Comparison with Similar Tools

  • Zephyr — Richer built-in subsystems; FreeRTOS is smaller and simpler to integrate
  • RT-Thread — More middleware included; FreeRTOS has broader industry certification history
  • ChibiOS — Dual-licensed with HAL; FreeRTOS is fully MIT with wider architecture support
  • ThreadX (Azure RTOS) — Now Eclipse open source; FreeRTOS has larger community and AWS backing
  • Embassy (Rust) — Async model without OS; FreeRTOS provides traditional threads for C codebases

FAQ

Q: What is the minimum resource requirement? A: FreeRTOS can run with as little as 4KB ROM and 1KB RAM on small Cortex-M0 devices.

Q: Is FreeRTOS certified for safety-critical systems? A: FreeRTOS itself is not certified, but SAFERTOS (a derivative) is IEC 61508 SIL 3 certified. FreeRTOS code follows MISRA C guidelines.

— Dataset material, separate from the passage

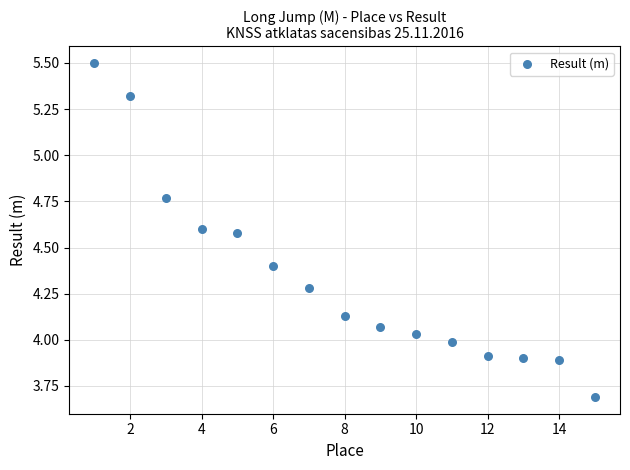

What is the range of X values (max minus min)?

14.0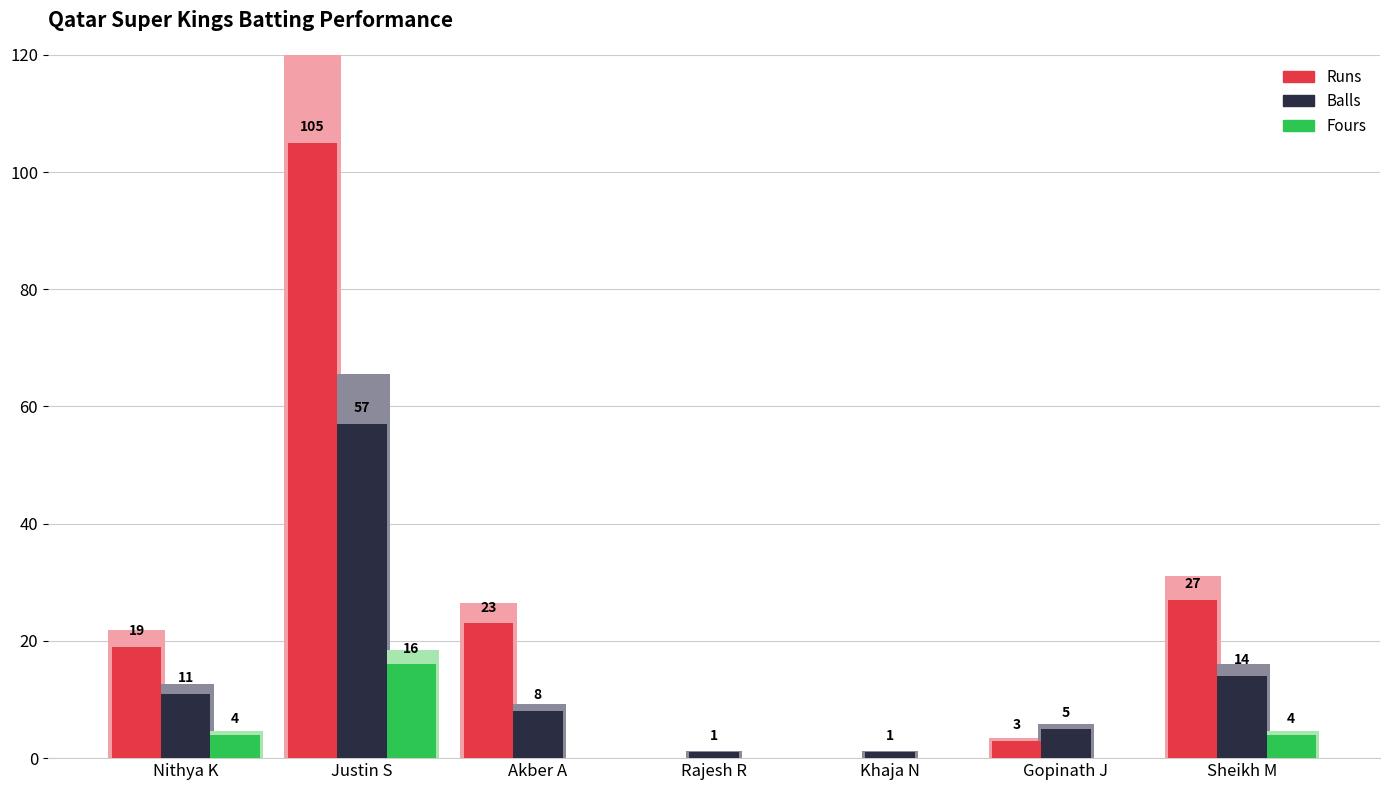

What is the difference between the Runs values at Gopinath J and Sheikh M?

24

Q: Does FreeRTOS support multicore? A: Yes. FreeRTOS SMP supports symmetric multiprocessing on dual-core devices like ESP32 and RP2040.

Q: How does AWS involvement affect FreeRTOS? A: AWS maintains the kernel and provides optional IoT libraries. The kernel remains MIT-licensed and vendor-neutral.